- The paper introduces a novel zero-shot tracking method using pretrained video diffusion models to propagate a colored marker through video frames.
- It leverages counterfactual modeling and negative prompting via SDEdit to ensure robust marker propagation and effective occlusion handling.
- Experimental results demonstrate competitive performance with high AJ scores and occlusion robustness, highlighting the technique's promising integration with generative models.
Point Prompting: Counterfactual Tracking with Video Diffusion Models
Introduction
This paper introduces a novel approach for zero-shot point tracking in videos by leveraging pretrained video diffusion models. The method exploits the generative capabilities of these models to propagate a visually distinctive marker (a colored dot) through video frames, enabling the estimation of a point's trajectory without any additional training. The approach is grounded in counterfactual modeling, where the input video is perturbed by marking the query point, and the model is prompted to generate future frames that maintain the marker's presence. The technique demonstrates strong performance on the TAP-Vid benchmark, outperforming previous zero-shot methods and approaching the accuracy of specialized self-supervised trackers.
Figure 1: Prompting a diffusion model for tracking by inserting a colored dot in the first frame and propagating it through subsequent frames using SDEdit.
Methodology
Video Diffusion Model Manipulation
The core of the method is the manipulation of pretrained video diffusion models via SDEdit. The process involves:
Tracking Pipeline
The tracking pipeline consists of several stages:
- Color-Based Tracking: The marker's position is detected in each frame using color thresholding in HSV space, with a local search window centered on the previous detection.
- Occlusion Handling: If the marker is not detected, the last known position is propagated, and the search radius is expanded until the marker reappears.

= = = = =

# Instructions
1. Translate this sentence from the point-tracking paper summary into Spanish: "The core of the method is the manipulation of pretrained video diffusion models via SDEdit."
2. Write the next part of the summary on point tracking with video diffusion models, starting after its last sentence on occlusion handling.

= = = = =

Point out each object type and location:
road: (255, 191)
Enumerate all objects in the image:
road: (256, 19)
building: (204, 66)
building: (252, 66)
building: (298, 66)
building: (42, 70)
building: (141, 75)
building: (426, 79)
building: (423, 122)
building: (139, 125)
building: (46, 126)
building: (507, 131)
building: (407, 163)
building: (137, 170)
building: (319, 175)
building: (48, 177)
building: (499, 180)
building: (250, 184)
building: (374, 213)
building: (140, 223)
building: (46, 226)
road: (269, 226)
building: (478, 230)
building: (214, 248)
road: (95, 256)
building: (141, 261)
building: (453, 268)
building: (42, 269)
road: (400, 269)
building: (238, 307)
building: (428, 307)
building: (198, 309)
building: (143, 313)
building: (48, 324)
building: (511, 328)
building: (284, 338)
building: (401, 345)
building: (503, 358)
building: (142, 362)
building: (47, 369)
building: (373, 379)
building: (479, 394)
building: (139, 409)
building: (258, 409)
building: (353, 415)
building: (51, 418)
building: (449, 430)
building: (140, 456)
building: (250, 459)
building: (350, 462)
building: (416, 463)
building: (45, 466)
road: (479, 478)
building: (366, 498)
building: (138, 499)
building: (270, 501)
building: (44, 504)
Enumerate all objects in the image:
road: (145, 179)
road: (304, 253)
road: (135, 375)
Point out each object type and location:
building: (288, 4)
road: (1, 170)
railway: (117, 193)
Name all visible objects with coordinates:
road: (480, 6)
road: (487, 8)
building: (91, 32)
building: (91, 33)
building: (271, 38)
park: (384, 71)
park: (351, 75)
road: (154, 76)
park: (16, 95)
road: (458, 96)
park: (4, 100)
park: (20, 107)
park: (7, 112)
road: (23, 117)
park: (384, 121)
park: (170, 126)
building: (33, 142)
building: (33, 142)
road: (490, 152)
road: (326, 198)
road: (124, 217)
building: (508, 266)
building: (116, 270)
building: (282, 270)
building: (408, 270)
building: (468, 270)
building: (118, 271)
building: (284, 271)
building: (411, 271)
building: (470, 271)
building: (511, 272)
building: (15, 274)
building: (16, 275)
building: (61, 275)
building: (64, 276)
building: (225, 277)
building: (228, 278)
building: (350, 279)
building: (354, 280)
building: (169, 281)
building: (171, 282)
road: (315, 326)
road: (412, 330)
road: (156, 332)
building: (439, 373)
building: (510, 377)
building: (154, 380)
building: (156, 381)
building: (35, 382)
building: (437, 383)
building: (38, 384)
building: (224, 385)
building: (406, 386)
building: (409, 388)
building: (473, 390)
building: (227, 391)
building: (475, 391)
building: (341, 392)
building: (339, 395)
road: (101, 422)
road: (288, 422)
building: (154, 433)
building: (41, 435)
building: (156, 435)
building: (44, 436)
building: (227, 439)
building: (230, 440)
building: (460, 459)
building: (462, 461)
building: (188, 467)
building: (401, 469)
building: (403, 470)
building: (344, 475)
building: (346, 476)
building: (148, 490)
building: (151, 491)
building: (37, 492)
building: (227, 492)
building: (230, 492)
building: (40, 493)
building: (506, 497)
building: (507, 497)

= = = = =

# Final results
1. El núcleo del método es la manipulación de modelos de difusión de video preentrenados mediante SDEdit.

2.
- Coarse-to-Fine Refinement: Initial tracks are refined by inpainting only the regions near the predicted marker positions, correcting for spatial misalignments introduced during denoising.
- Color Rebalancing: The video's color distribution is adjusted to suppress the marker's color in the background, reducing false positives during occlusion.
Figure 3: Tracking enhancements including color rebalancing and inpainting-based refinement for improved accuracy.
Experimental Results
Quantitative Evaluation
The method is evaluated on the TAP-Vid DAVIS and Kinetics splits using several recent video diffusion models (Wan2.1, Wan2.2, CogVideoX). Key findings include:
- Zero-Shot Superiority: The proposed approach achieves an AJ score of 42.21 on TAP-Vid DAVIS, outperforming all other zero-shot baselines and even surpassing some self-supervised methods.
- Occlusion Robustness: Occlusion accuracy (OA) is competitive with supervised trackers, indicating strong object permanence capabilities.
- Model Scaling: Larger and higher-fidelity video diffusion models (Wan2.1-14B, Wan2.2-14B) yield improved tracking performance.
- Resolution Impact: Upscaling input videos enhances tracking accuracy, with higher-resolution inputs better aligning with the model's training distribution.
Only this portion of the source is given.